Akshay Chandran

Personal information
- Full name: Akshay Ramachandran Chandran
- Born: 19 October 1993 (age 32) Kochi, Kerala, India
- Batting: Left-handed
- Bowling: Slow left arm orthodox
- Role: All-rounder

Domestic team information
- 2015 - present: Kerala (squad no. 19)

Career statistics
| Competition | FC | LA | T20 |
| Matches | 39 | 17 | 4 |
| Runs scored | 1,688 | 139 | 32 |
| Batting average | 35.91 | 19.85 | 16.00 |
| 100s/50s | 4/2 | 0/0 | 0/0 |
| Top score | 184 | 41 | 18 |
| Balls bowled | 2,746 | 772 | 54 |
| Wickets | 36 | 18 | 3 |
| Bowling average | 36.00 | 33.05 | 28.33 |
| 5 wickets in innings | 1 | 0 | 0 |
| 10 wickets in match | 0 | 0 | 0 |
| Best bowling | 6/39 | 4/29 | 1/5 |
| Catches/stumpings | 28/0 | 8/0 | 1/0 |
- Source: ESPNcricinfo, 11 November 2021

= Akshay Chandran =

Indian cricketer

Akshay Ramachandran Chandran (born 19 October 1993) is an Indian cricketer who plays for Kerala in domestic cricket. He is an all-rounder who bats left-handed and bowls slow left arm orthodox.

==Domestic career==
After representing Kerala in U-14, U-16, U-19, U-22 and U-25 levels, Akshay made his first-class debut for Kerala in the 2014-15 Ranji Trophy on 29 January 2015 against Services. He didn't create much impact in the first innings but came back with a fifer in the second. He scored his maiden century against Services in the 2016-17 Ranji Trophy scoring an unbeaten 102*.

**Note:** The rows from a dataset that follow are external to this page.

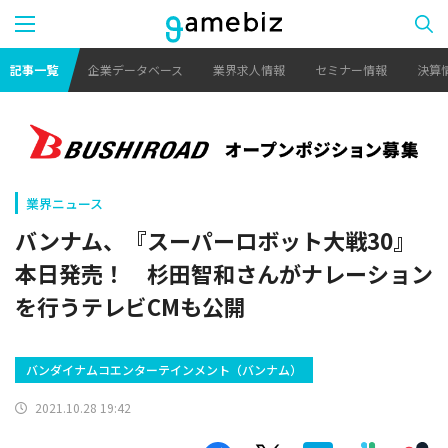
記事一覧
企業データベース
業界求人情報
セミナー情報
決算
業界ニュース
バンナム、『スーパーロボット大戦30』
本日発売！ 杉田智和さんがナレーション
を行うテレビCMも公開
バンダイナムコエンターテインメント（バンナム）
2021.10.28 19:42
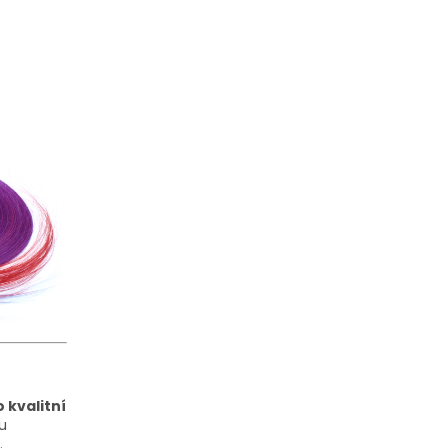
 kvalitní
ou
.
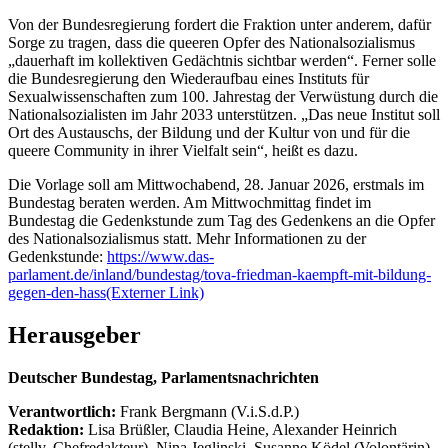
Von der Bundesregierung fordert die Fraktion unter anderem, dafür
Sorge zu tragen, dass die queeren Opfer des Nationalsozialismus
„dauerhaft im kollektiven Gedächtnis sichtbar werden“. Ferner solle
die Bundesregierung den Wiederaufbau eines Instituts für
Sexualwissenschaften zum 100. Jahrestag der Verwüstung durch die
Nationalsozialisten im Jahr 2033 unterstützen. „Das neue Institut soll
Ort des Austauschs, der Bildung und der Kultur von und für die
queere Community in ihrer Vielfalt sein“, heißt es dazu.
Die Vorlage soll am Mittwochabend, 28. Januar 2026, erstmals im
Bundestag beraten werden. Am Mittwochmittag findet im
Bundestag die Gedenkstunde zum Tag des Gedenkens an die Opfer
des Nationalsozialismus statt. Mehr Informationen zu der
Gedenkstunde:
https://www.das-
parlament.de/inland/bundestag/tova-friedman-kaempft-mit-bildung-
gegen-den-hass
(Externer Link)
Herausgeber
Deutscher Bundestag, Parlamentsnachrichten
Verantwortlich:
Frank Bergmann (V.i.S.d.P.)
Redaktion:
Lisa Brüßler, Claudia Heine, Alexander Heinrich
(stellv. Chefredakteur), Nina Jeglinski,
Susanne Ködel (Volontärin),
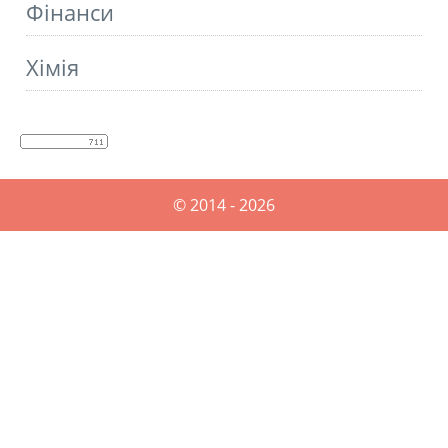
Фінанси
Хімія
© 2014 - 2026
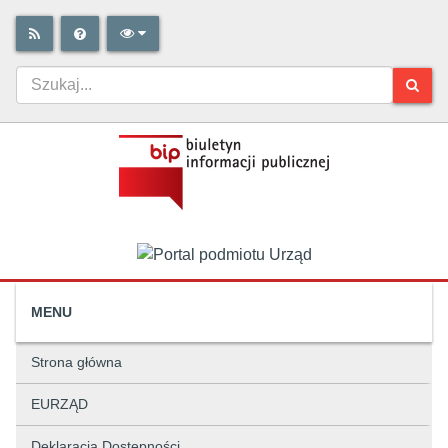
MENU
Strona główna
EURZĄD
Deklaracja Dostępności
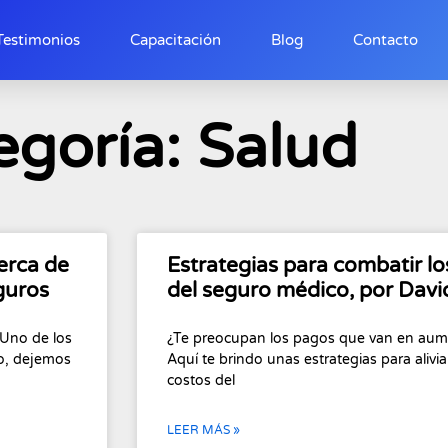
Testimonios
Capacitación
Blog
Contacto
egoría: Salud
erca de
Estrategias para combatir lo
guros
del seguro médico, por Davi
 Uno de los
¿Te preocupan los pagos que van en aum
po, dejemos
Aquí te brindo unas estrategias para alivi
costos del
LEER MÁS »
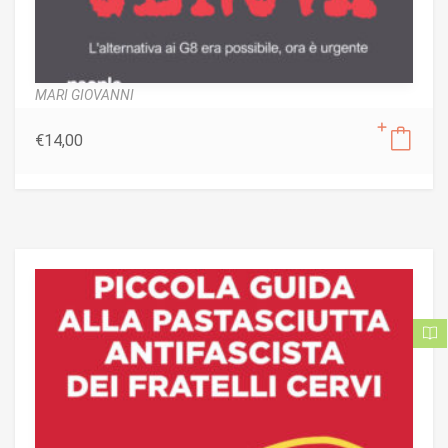
MARI GIOVANNI
€
14,00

During the 2017-18 Ranji Trophy he was reported for suspect action during Kerala's win against Rajasthan and wasn't able to take any further part in the campaign. However re-modeled his bowling action and returned to competitive cricket the next season through Vijay Hazare Trophy and claimed nine wickets from his first three matches.

He made his List A debut for Kerala in the 2018–19 Vijay Hazare Trophy on 19 September 2018 against Andhra Pradesh. He made his Twenty20 debut on 14 November 2019, for Kerala in the 2019–20 Syed Mushtaq Ali Trophy against Vidarbha.